Hermeticism and Daoism: A Few Comparisons

Origins of Hermetic teachings: No known date, though they are inferred to be much older than the extant texts containing the teachings which were “collated” in the Egyptian city of Alexandria between 2nd and 3rd century CE (common era). Freke, T. & Gandy, P. (1999). The Hermetica. pxvi. Just how old these teachings are purported to be varies among authors, but it is certain that the Hermes Trismegustus (thrice great Hermes) is a Greek personification of the ancient Egyptian sage Thoth to whom the teachings were attributed, thus suggesting a much greater antiquity. It has been argued that the teachings are nothing more than pastiches of select parts of other religions deigned together by Greek scholars, but “all the modern evidence suggests that [they do] in fact express Egyptian beliefs filtered through the understanding” (Ibid.) of these scholars.

Origins of Daoist Teachings: The philosophies of Daoism are firstly attributed to Lao Zi, though a debate still swirls as to whether this sage ever existed.
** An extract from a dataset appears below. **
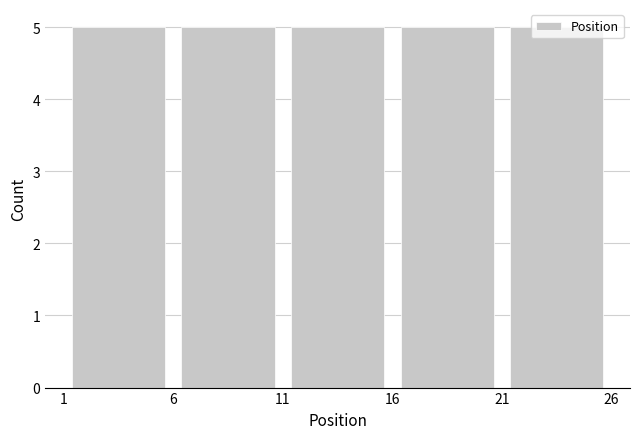

What is the height of the bar covering 1 to 6 on the x-axis? The values are not printed on the chart, so give them approximately, as read against the axis.

5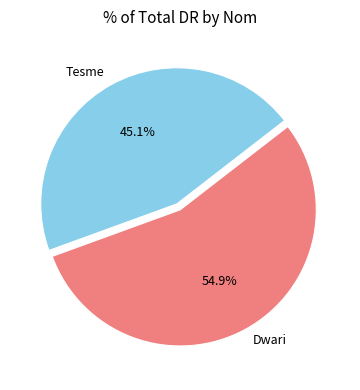

Count the number of slices in the pie.

2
However, the work attributed to this man is confidently dated to the 4th century BCE (before common era).

The Hermetic writings speak of the origins of the universe as arising out of Atum, the one.

Daoism speaks of a primary principle, the Dao, from which all has originated.
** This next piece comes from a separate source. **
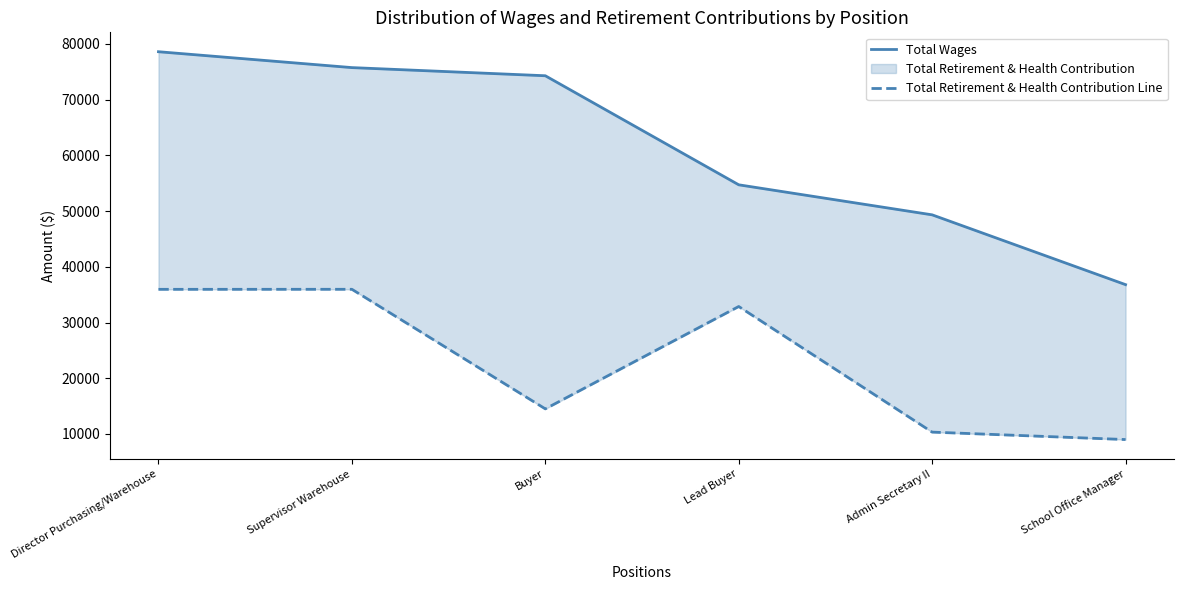

Which series has the widest spread of values?

Total Wages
In Hermeticism, Atum is divided, and from this division the four elements of nature are created. “By Atum’s will, the elements of nature were born as reflections of this primal thought in the waters of potentiality.”

In Daosim, the primary principle is divided as Yin and Yang, from which the Wu Xing (five elemental manifestations) are derived. “[H]aving no name, it is the Originator of heaven and earth”.

In Hermetcism, Atum, the one, “embodies everything” but is embodied by nothing. He is without name for all names are his own.

In Daoism, the Dao that can be named is not the Dao.